● **What to produce**
When the string "вулиця" is part of a line below, that line should be copied.
>>
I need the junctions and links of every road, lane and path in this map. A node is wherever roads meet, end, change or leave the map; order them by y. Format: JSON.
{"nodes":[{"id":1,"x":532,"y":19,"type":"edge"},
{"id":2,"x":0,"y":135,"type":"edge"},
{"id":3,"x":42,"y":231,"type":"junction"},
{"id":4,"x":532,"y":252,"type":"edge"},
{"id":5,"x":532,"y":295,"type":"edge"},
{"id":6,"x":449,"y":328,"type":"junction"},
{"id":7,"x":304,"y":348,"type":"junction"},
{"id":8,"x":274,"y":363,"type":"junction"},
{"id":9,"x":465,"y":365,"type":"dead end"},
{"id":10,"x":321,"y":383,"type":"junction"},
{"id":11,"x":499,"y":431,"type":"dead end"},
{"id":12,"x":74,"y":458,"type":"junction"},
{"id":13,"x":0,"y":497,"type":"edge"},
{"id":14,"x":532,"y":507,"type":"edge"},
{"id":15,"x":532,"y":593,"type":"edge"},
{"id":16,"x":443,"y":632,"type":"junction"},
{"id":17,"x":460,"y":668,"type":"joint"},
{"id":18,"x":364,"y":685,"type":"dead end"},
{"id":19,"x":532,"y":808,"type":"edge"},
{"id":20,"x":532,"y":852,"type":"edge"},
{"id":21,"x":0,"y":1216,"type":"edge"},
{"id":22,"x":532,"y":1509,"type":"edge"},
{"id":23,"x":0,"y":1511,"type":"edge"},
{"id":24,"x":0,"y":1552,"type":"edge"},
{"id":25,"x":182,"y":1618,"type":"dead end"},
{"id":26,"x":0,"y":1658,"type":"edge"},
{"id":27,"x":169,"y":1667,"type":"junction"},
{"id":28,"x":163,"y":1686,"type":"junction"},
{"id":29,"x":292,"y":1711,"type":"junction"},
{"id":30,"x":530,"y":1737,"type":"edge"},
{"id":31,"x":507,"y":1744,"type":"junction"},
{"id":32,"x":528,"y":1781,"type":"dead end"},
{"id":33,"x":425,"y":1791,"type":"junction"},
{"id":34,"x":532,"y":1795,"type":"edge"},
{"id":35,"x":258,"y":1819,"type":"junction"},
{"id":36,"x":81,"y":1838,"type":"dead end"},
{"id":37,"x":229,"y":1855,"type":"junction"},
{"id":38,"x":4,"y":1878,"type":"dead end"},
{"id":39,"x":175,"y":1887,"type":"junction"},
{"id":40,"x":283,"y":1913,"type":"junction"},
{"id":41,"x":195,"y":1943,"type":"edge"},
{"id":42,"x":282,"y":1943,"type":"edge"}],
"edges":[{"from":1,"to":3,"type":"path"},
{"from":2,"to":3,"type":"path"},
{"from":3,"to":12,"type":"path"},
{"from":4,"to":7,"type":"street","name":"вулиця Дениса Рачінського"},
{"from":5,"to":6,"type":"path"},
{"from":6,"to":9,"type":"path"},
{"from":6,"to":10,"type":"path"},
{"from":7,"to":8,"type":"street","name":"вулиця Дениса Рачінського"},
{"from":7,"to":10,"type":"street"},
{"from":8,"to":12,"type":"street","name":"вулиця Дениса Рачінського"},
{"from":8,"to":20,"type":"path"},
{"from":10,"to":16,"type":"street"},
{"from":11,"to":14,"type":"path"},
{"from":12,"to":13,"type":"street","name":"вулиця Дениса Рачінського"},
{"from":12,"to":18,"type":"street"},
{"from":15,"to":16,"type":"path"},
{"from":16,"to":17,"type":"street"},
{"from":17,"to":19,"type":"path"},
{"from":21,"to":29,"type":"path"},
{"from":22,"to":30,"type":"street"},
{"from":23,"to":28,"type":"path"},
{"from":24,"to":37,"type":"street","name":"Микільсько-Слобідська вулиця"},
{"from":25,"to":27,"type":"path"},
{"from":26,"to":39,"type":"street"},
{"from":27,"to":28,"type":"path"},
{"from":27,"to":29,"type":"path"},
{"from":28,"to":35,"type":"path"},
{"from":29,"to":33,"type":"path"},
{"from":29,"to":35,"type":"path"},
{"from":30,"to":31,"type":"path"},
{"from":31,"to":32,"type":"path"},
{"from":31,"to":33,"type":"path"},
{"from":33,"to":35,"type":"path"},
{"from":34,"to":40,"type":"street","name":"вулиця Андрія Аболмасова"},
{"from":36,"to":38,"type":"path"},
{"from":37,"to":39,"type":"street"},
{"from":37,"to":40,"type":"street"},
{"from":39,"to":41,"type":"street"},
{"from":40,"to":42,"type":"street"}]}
<<
● **Result**
{"from":4,"to":7,"type":"street","name":"вулиця Дениса Рачінського"},
{"from":7,"to":8,"type":"street","name":"вулиця Дениса Рачінського"},
{"from":8,"to":12,"type":"street","name":"вулиця Дениса Рачінського"},
{"from":12,"to":13,"type":"street","name":"вулиця Дениса Рачінського"},
{"from":24,"to":37,"type":"street","name":"Микільсько-Слобідська вулиця"},
{"from":34,"to":40,"type":"street","name":"вулиця Андрія Аболмасова"},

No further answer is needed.